Radiant heating is a method of transferring heat using electromagnetic waves, mainly in the infrared spectrum.
This form of heating does not rely on heating the air directly, but rather emits heat that is absorbed by objects and surfaces in its path.
In the context of our mechanic's shop, radiant heaters emit energy, part of which gets absorbed by the mechanic and his surrounding environment.
Some key points about radiant heating:

• It provides instant warmth since it's not dependent on warm air circulation.
• Efficiency is high as heat is delivered directly to the subject.
• It minimizes energy loss in large open spaces.

This heating method is crucial for maintaining comfort in spaces that lack conventional heating systems.

Thermal Comfort

Thermal comfort is the state of mind that expresses satisfaction with the surrounding environment's thermal conditions.
It involves maintaining a temperature where the body feels neither too hot nor too cold.
In determining thermal comfort:

• Personal factors like clothing and activity level matter significantly.
• Environmental factors include air temperature, radiant temperature, humidity, and airflow.

For the mechanic in the exercise, comfort is impacted by both his clothing's thermal resistance and the ambient conditions created by the radiant heaters.
Achieving balance between heat gained from the environment and heat lost is key to maintaining comfort.

Emissivity

Emissivity is a measure of an object's ability to emit infrared energy, relative to a black body at the same temperature.
It scales from 0 to 1, where 1 indicates a perfect emitter.
Important aspects of emissivity:

• Materials with higher emissivity are better radiators of heat.
• It affects how efficiently a body loses heat through radiation.
• In the exercise, the mechanic's emissivity is given as 0.95, indicating he emits radiation effectively.

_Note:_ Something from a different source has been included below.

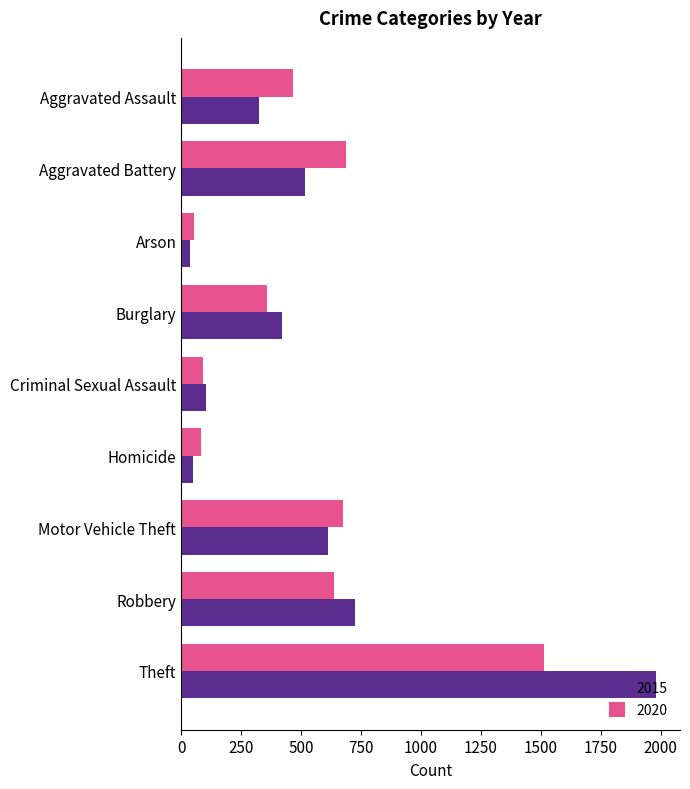

What is the total value across all series at Theft?

3493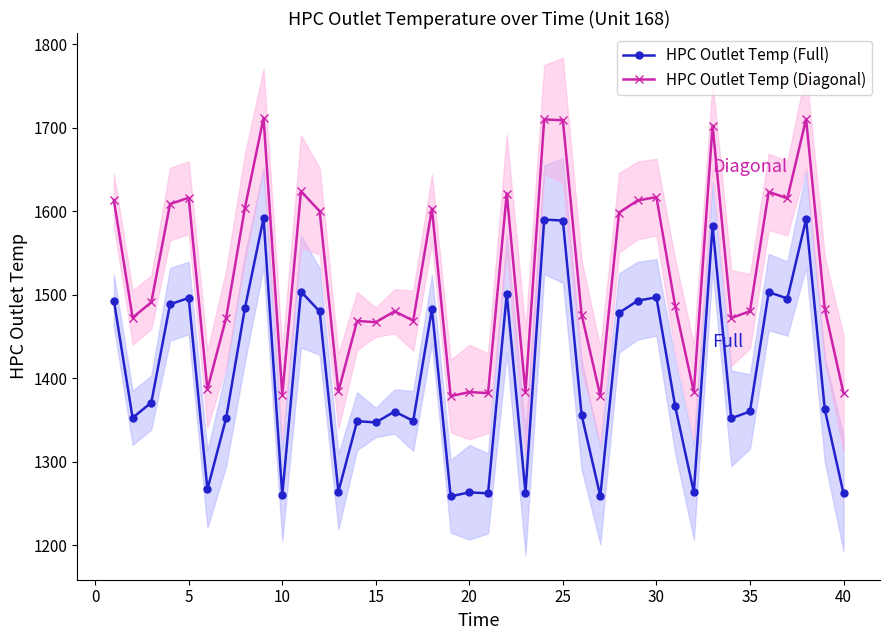

True or false: HPC Outlet Temp (Diagonal) and HPC Outlet Temp (Full) intersect in this chart.

False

Understanding emissivity helps in calculating heat radiation losses, which is an important part of thermal balance in this scenario.

Stefan-Boltzmann Law

The Stefan-Boltzmann Law is fundamental in understanding radiative heat transfer.
It describes the power radiated from a black body in terms of its temperature:
\[ Q = \sigma imes \epsilon imes A imes T^4 \]Where:

• \( \sigma \) is the Stefan-Boltzmann constant \( \simeq 5.67 \times 10^{-8} \ \mathrm{W/m^2\cdot K^4} \)
• \( \epsilon \) is the emissivity of the object
• \( A \) is the surface area
• \( T \) is the absolute temperature in Kelvin

In the exercise, this law is applied to calculate the heat loss by radiation from the mechanic.
It shows how important it is to account for temperature and surface area when determining heat transfer through radiation.